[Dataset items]
== Segment start ==

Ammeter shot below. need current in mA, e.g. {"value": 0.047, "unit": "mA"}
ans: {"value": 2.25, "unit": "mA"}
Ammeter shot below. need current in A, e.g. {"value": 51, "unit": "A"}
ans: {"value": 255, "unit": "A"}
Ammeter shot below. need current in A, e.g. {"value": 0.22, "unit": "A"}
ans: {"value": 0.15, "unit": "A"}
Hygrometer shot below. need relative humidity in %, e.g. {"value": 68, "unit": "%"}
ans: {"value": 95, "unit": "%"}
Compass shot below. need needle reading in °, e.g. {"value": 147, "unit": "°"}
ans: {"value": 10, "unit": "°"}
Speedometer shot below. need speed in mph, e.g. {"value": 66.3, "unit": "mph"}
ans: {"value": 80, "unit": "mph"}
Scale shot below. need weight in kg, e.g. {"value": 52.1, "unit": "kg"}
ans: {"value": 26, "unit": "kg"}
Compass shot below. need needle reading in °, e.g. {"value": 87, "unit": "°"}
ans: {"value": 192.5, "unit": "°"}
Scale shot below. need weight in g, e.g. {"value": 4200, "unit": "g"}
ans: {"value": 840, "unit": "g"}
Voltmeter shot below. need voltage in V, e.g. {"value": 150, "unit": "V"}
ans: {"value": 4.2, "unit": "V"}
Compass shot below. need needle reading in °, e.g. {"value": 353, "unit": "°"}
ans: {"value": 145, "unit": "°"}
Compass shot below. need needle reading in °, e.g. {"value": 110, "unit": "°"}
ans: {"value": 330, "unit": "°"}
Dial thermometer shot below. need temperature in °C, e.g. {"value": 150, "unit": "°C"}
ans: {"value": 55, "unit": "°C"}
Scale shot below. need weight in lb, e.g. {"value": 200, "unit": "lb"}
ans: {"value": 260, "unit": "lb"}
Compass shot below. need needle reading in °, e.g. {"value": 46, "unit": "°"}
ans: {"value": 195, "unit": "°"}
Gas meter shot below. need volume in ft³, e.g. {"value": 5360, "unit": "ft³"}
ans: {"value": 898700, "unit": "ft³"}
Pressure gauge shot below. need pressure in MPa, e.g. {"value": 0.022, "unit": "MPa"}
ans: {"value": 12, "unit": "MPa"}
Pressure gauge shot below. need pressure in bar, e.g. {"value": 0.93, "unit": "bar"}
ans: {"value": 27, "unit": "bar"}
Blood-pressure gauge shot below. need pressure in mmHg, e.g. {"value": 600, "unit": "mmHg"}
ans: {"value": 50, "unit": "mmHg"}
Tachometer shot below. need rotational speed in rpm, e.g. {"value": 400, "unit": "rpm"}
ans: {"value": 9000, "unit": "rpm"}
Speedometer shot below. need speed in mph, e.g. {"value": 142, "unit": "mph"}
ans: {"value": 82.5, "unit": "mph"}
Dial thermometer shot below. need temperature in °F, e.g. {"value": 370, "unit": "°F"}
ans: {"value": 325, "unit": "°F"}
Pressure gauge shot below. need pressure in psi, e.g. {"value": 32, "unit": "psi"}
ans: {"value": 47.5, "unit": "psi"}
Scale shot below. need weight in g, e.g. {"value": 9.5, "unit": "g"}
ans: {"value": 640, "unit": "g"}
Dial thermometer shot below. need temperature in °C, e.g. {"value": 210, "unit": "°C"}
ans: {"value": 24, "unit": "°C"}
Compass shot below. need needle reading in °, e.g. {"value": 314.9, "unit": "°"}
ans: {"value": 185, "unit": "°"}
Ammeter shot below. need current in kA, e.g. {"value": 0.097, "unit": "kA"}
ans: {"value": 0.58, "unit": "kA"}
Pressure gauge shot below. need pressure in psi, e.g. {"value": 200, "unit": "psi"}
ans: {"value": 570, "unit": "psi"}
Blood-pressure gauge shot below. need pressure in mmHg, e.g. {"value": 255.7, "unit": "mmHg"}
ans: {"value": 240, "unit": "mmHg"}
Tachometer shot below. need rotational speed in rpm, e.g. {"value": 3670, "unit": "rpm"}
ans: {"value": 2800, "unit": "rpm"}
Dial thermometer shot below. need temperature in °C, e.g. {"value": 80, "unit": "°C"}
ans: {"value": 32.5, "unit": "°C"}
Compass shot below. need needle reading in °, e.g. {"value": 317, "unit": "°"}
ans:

== Segment end ==

■ **WHAT THE TASK REQUIRES**:
From the data above, keep only the lines that contain the string "Blood" and copy them out.

■ **ANSWER SECTION**:
Blood-pressure gauge shot below. need pressure in mmHg, e.g. {"value": 600, "unit": "mmHg"}
Blood-pressure gauge shot below. need pressure in mmHg, e.g. {"value": 255.7, "unit": "mmHg"}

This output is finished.